5. Define a class Int having a single member of class int. Define constructors, assignment, and operators +, –, *, / for it. Test it, and improve its design as needed (e.g., define operators << and >> for convenient I/O).

6. Repeat the previous exercise, but with a class Number<T> where T can be any numeric type. Try adding % to Number and see what happens when you try to use % for Number<double> and Number<int>.

7. Try your solution to exercise 2 with some Numbers.

8. Implement an allocator (§19.3.7) using the basic allocation functions malloc() and free() (§B.11.4). Get vector as defined by the end of §19.4 to work for a few simple test cases. Hint: Look up “placement new” and “explicit call of destructor” in a complete C++ reference.
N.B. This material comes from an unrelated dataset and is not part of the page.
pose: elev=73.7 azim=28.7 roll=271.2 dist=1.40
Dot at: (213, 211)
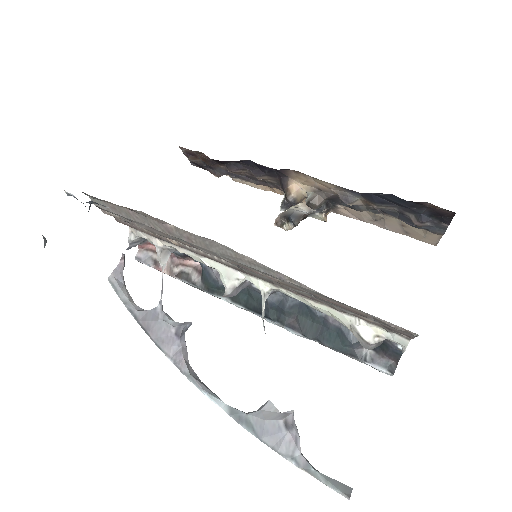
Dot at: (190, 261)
9. Re-implement vector::operator=() (§19.2.5) using an allocator (§19.3.7) for memory management.

10. Implement a simple unique_ptr supporting only a constructor, destructor, –>, *, and release(). In particular, don’t try to implement an assignment or a copy constructor.

11. Design and implement a counted_ptr<T> that is a type that holds a pointer to an object of type T and a pointer to a “use count” (an int) shared by all counted pointers to the same object of type T. The use count should hold the number of counted pointers pointing to a given T. Let thecounted_ptr’s constructor allocate a T object and a use count on the free store. Let counted_ptr’s constructor take an argument to be used as the initial value of the T elements. When the last counted_ptr for a T is destroyed, counted_ptr’s destructor should delete the T. Give thecounted_ptr operations that allow us to use it as a pointer. This is an example of a “smart pointer” used to ensure that an object doesn’t get destroyed until after its last user has stopped using it. Write a set of test cases for counted_ptr using it as an argument in calls, container elements, etc.

12. Define a File_handle class with a constructor that takes a string argument (the file name), opens the file in the constructor, and closes it in the destructor.

13. Write a Tracer class where its constructor prints a string and its destructor prints a string. Give the strings as constructor arguments. Use it to see where RAII management objects will do their job (i.e., experiment with Tracers as local objects, member objects, global objects, objects allocated by new, etc.). Then add a copy constructor and a copy assignment so that you can use Tracer objects to see when copying is done.

14. Provide a GUI interface and a bit of graphical output to the “Hunt the Wumpus” game from the exercises in Chapter 18. Take the input in an input box and display a map of the part of the cave currently known to the player in a window.

15. Modify the program from the previous exercise to allow the user to mark rooms based on knowledge and guesses, such as “maybe bats” and “bottomless pit.”

16. Sometimes, it is desirable that an empty vector be as small as possible. For example, someone might use vector<vector<vector<int>>> a lot but have most element vectors empty. Define a vector so that sizeof(vector<int>)==sizeof(int*), that is, so that the vector itself consists only of a pointer to a representation consisting of the elements, the number of elements, and the space pointer.

Postscript

Templates and exceptions are immensely powerful language features. They support programming techniques of great flexibility — mostly by allowing people to separate concerns, that is, to deal with one problem at a time. For example, using templates, we can define a container, such asvector, separately from the definition of an element type. Similarly, using exceptions, we can write the code that detects and signals an error separately from the code that handles that error. The third major theme of this chapter, changing the size of a vector, can be seen in a similar light:push_back(), resize(), and reserve() allow us to separate the definition of a vector from the specification of its size.